EXCERPTED TEXT ->
Local Voice Providers - Technical Requirements Document¶

This document describes the technical architecture for local TTS providers in OmniVoice.

Architecture Overview¶

┌─────────────────────────────────────────────────────────────────────────┐
│                           Go Application                                 │
│                                                                         │
│  ┌─────────────────────────────────────────────────────────────────┐   │
│  │                     omnivoice-core                               │   │
│  │                                                                  │   │
│  │  ┌──────────────┐  ┌──────────────┐  ┌──────────────────────┐   │   │
│  │  │providers/    │  │providers/    │  │ omni-elevenlabs      │   │   │
│  │  │  f5tts       │  │  qwen (TODO) │  │ (thick SDK client)   │   │   │
│  │  │ (gRPC client)│  │ (gRPC client)│  │                      │   │   │
│  │  └──────┬───────┘  └──────┬───────┘  └──────────────────────┘   │   │
│  │         │                 │                                      │   │
│  └─────────┼─────────────────┼──────────────────────────────────────┘   │
│            │                 │                                          │
└────────────┼─────────────────┼──────────────────────────────────────────┘
             │                 │
             │ gRPC/UDS        │ gRPC/UDS
             ▼                 ▼
┌─────────────────────┐  ┌─────────────────────┐
│  F5-TTS MLX Server  │  │  Qwen3-TTS Server   │
│  (Python + MLX)     │  │  (Python + MLX)     │
│                     │  │                     │
│  unix:///tmp/       │  │  unix:///tmp/       │
│  omnivoice-f5tts    │  │  omnivoice-qwen3tts │
└─────────────────────┘  └─────────────────────┘

Communication Protocol: gRPC over Unix Domain Socket¶

Why gRPC over UDS¶

Aspect	HTTP/JSON	gRPC/TCP	gRPC/UDS
Audio payload	Base64 (33% overhead)	Native bytes	Native bytes
Streaming	Chunked/SSE	Native	Native
Latency	~5-10ms	~2-5ms	~1-2ms
Connection	Per-request	Persistent	Persistent
Contract	Informal	Protobuf	Protobuf

Decision: gRPC over UDS provides lowest latency for local IPC while maintaining streaming support and strong typing.

DATA ->

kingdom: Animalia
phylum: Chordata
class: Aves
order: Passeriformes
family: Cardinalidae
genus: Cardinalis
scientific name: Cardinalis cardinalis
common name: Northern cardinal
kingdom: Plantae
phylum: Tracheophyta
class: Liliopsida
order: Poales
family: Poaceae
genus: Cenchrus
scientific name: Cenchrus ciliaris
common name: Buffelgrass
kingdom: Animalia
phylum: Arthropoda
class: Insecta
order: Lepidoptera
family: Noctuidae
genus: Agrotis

WHAT YOU WILL DO -> Quote the full local voice providers document word for word. The listing has no role in this work.

SOLVED PROBLEM ->
Local Voice Providers - Technical Requirements Document¶

This document describes the technical architecture for local TTS providers in OmniVoice.

Architecture Overview¶

┌─────────────────────────────────────────────────────────────────────────┐
│                           Go Application                                 │
│                                                                         │
│  ┌─────────────────────────────────────────────────────────────────┐   │
│  │                     omnivoice-core                               │   │
│  │                                                                  │   │
│  │  ┌──────────────┐  ┌──────────────┐  ┌──────────────────────┐   │   │
│  │  │providers/    │  │providers/    │  │ omni-elevenlabs      │   │   │
│  │  │  f5tts       │  │  qwen (TODO) │  │ (thick SDK client)   │   │   │
│  │  │ (gRPC client)│  │ (gRPC client)│  │                      │   │   │
│  │  └──────┬───────┘  └──────┬───────┘  └──────────────────────┘   │   │
│  │         │                 │                                      │   │
│  └─────────┼─────────────────┼──────────────────────────────────────┘   │
│            │                 │                                          │
└────────────┼─────────────────┼──────────────────────────────────────────┘
             │                 │
             │ gRPC/UDS        │ gRPC/UDS
             ▼                 ▼
┌─────────────────────┐  ┌─────────────────────┐
│  F5-TTS MLX Server  │  │  Qwen3-TTS Server   │
│  (Python + MLX)     │  │  (Python + MLX)     │
│                     │  │                     │
│  unix:///tmp/       │  │  unix:///tmp/       │
│  omnivoice-f5tts    │  │  omnivoice-qwen3tts │
└─────────────────────┘  └─────────────────────┘

Communication Protocol: gRPC over Unix Domain Socket¶

Why gRPC over UDS¶

Aspect	HTTP/JSON	gRPC/TCP	gRPC/UDS
Audio payload	Base64 (33% overhead)	Native bytes	Native bytes
Streaming	Chunked/SSE	Native	Native
Latency	~5-10ms	~2-5ms	~1-2ms
Connection	Per-request	Persistent	Persistent
Contract	Informal	Protobuf	Protobuf

Decision: gRPC over UDS provides lowest latency for local IPC while maintaining streaming support and strong typing.